Le pantalon retrouvé sur le cadavre a été présenté à sa famille, qui a confirmé qu’il s’agissait bien de celui du guide béninois Fiacre Gbédji.
« La thèse d’un enlèvement se précise » pour les deux touristes français, dont le véhicule a été retrouvé dans l’est du Burkina Faso, a confié à l’AFP une source sécuritaire de la région. « Un Toyota 4 Runner qui transportait les deux touristes français et leur guide a été retrouvé sans les occupants », a-t-elle détaillé.
Les deux touristes « ont peut-être déjà passé la frontière avec le Mali », base arrière de nombreux groupes jihadistes, a affirmé cette source proche du gouvernement béninois.

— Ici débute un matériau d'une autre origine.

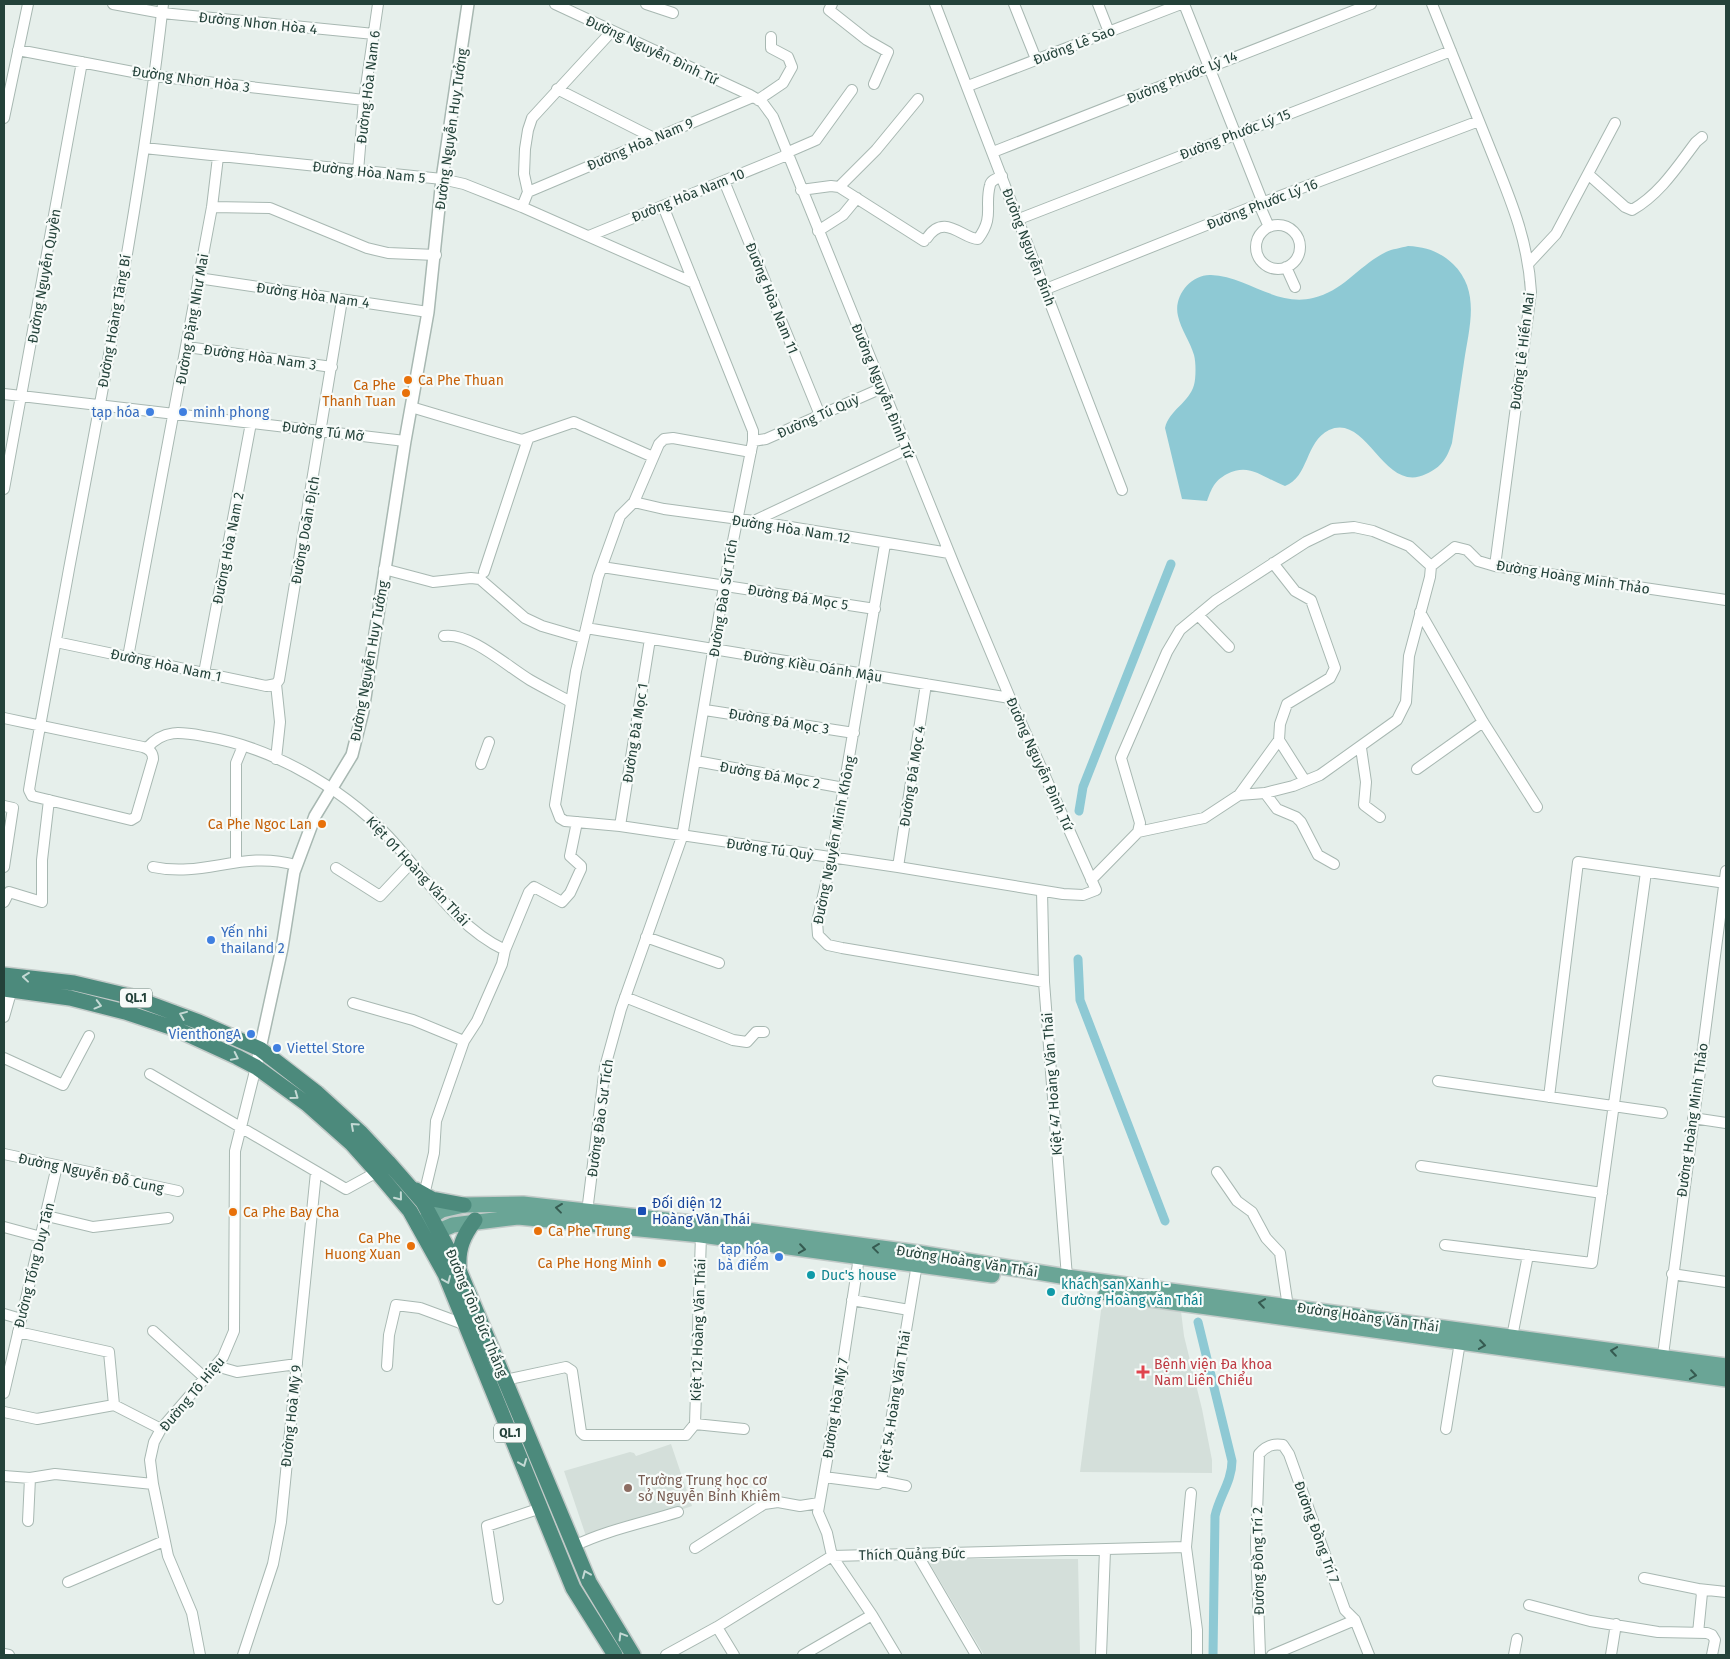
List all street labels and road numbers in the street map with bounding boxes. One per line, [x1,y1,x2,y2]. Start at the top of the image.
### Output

Ils ont disparu mercredi soir et « sont probablement déjà très loin », selon une source sécuritaire à Cotonou.
Les deux enseignants avaient visité plusieurs sites dans le sud du pays, dont Abomey et Ouidah, et devaient s’envoler dimanche soir pour Paris.
– Dégradation sécuritaire –
La Pendjari, avec ses 4.700 km2, est l’un des trois parcs de l’ensemble WAP (W, Arly et Pendjari) qui s’étend sur le Bénin, le Burkina Faso et le Niger, et l’un des derniers sanctuaires de la vie sauvage en Afrique de l’Ouest.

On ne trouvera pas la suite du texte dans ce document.